In war, sometimes the best defence is a good offence. By crippling an opponent's weapons, causing chaos and confusion, or disabling their infrastructure, it is possible to thwart an impending attack.
Article continues below
To fight cybercrime, governments may also need to conduct retaliatory measures. Of course, there is the pesky problem of international laws and even knowing which enemy to attack, but security experts say a certain level of counter-cyberterrorism might be warranted as the cyberwar escalates.
Benjamin Wrightis an attorney, instructor at the SANS Institute, and book author who told TechRadar.com about several ways cyber retaliation could work, and that in some cases it may be the only way to stop cybercriminals from infesting computers with botnets and malware.
Wrightsays the security field is full of nuance - there is no easy way to make one sweeping strike at an online adversary, suggesting that the UK or US would not be able to infect a spam purveyor overseas or take down a malware company with just one virus or counter-attack.

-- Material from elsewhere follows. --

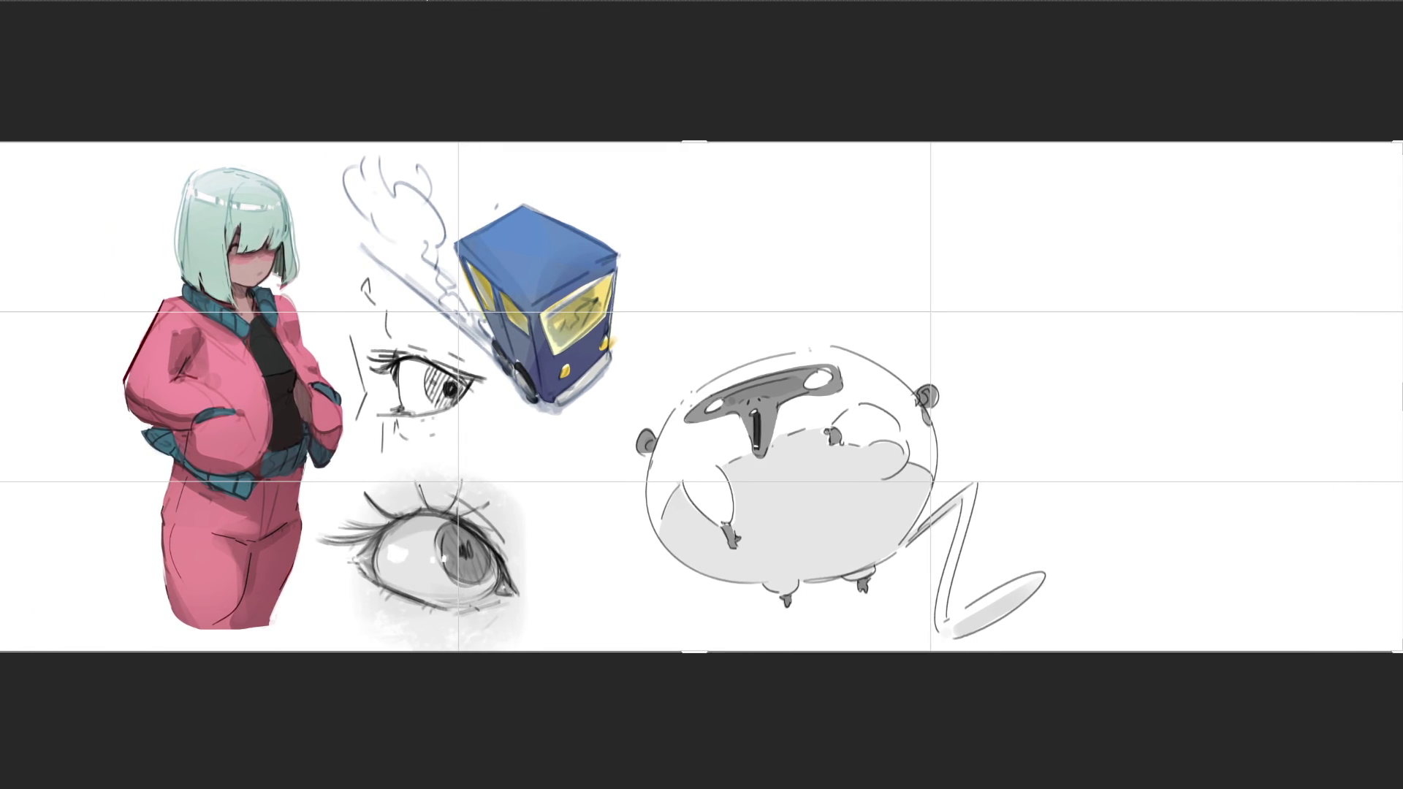
key("Return")
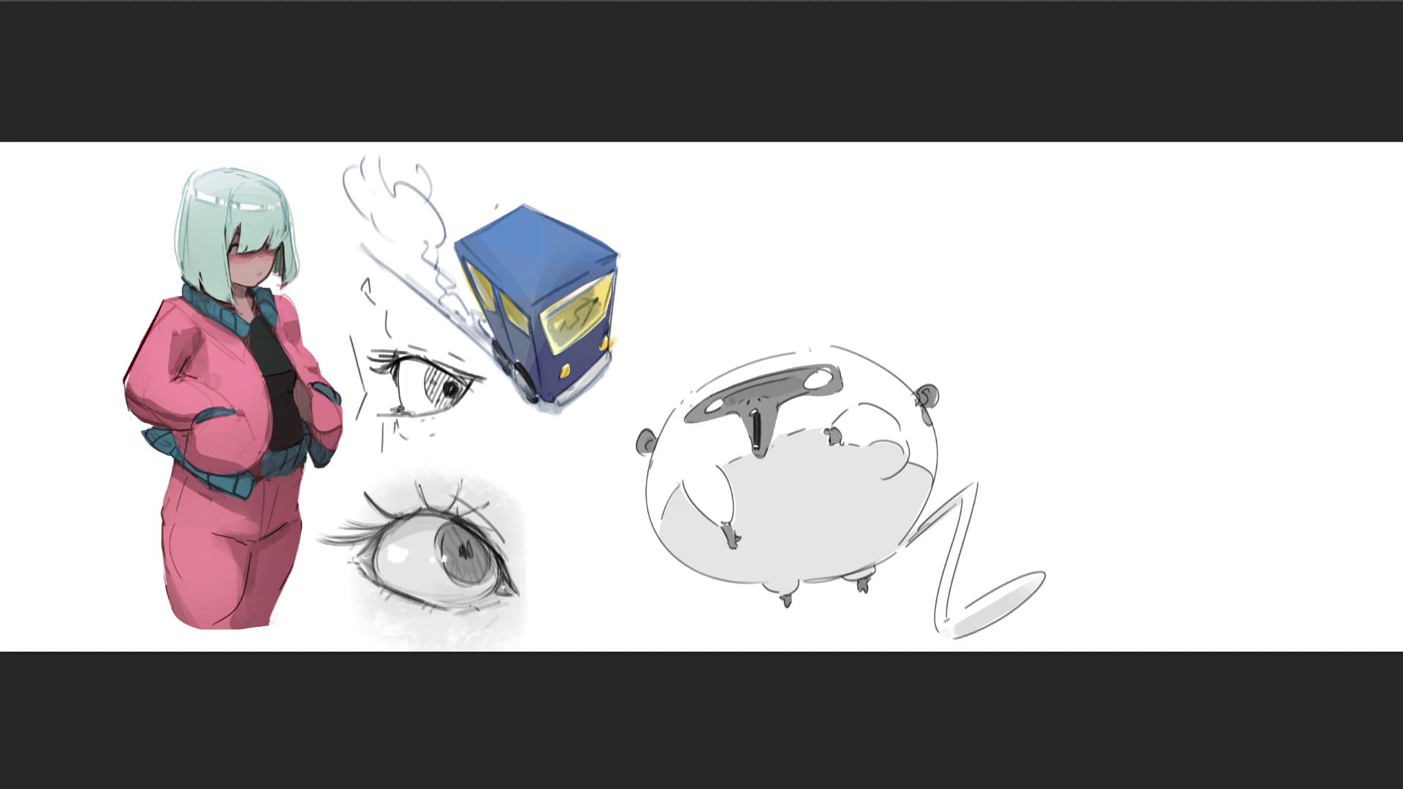
- Move the van and eye sketches to the far left and the pink-jacket girl rightward
left_click(543, 331)
left_click_drag(588, 320, 270, 322)
key("ctrl+d")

Instead, there are other forms of what he calls cyber-trickery that could be much more effective anyway, and more legal.
HOW BOTNETS WORK: This Microsoft description of how a worldwide botnet works shows the main command and control center is disabled. Image courtesy of Microsoft
One tactic currently in use is to predict how botnets can damage computer systems, and to write programs that automatically disable them. He says another approach that is used is to send fake data to a phishing scam site and overload it so that the data collection is useless.
Another approach, he says, is for government agencies to dissect the spam files, viruses, and malware to learn the identity of the cybercriminals. For example, there could be an IP address hidden in the code or as part of the spam message that governments could use to track down the perpetrators.
None of these measures are overly aggressive or hostile. Security expert Randall Pouliot, who worked as a penetration test team leader for the US government, says infecting the infectors is not wise.
"A government attacking another sovereign nation would violate international law and would also open the attacker to potential attribution unless they have deployed extremely sophisticated proxying techniques which would improve potential obfuscation," says Pouliot.
"If the cybercriminal were within US borders then US Code would apply. I'd expect computer or network attack would run the gambit from surreptitious data alteration to cause preferred effects to a straight out DDoS."
That said, one of the best counter-attacks involves legal action. Last year, Microsoft used this approach against the Waledac botnet, which had sent about 1.5 billion spam messages per day.
WALEDAC: Before taking civil action against the Waledac botnet, the spamming agent attacked these worldwide locations [Image credit: Microsoft]
Microsoft filed a civil action against Waledac and shut down the service. Since then, a few off-shoot botnots have sprung to life, many using the fast-flux method of quickly changing domain names, but the original host is now comatose and not capable of replicating, making any new related botnet attacks much less likely.
"A lawsuit is just one of many steps a defender can take to establish legal justification," says Wright."Another step is to post legal terms and conditions on the defender's network that say the attacker consents to the defender taking appropriate security measures to thwart him."
Pouliot says counter-assaults are probably an everyday occurrence, carried out by every government entity in the world, but there is no hard evidence that they are effective.
Still, the issue is being addressed. Last week, the FBI in the US announced they will research new counter-measures against terrorists and hacktavists who use social networks, private chat software like IRQ, and IP phone systems like Skype to communicate in real-time.
Wright says the FBI has to move to more sophisticated surveillance techniques because most of the reporting they do now is in capturing existing data but not in monitoring real-time or near-real-time communications on private nets.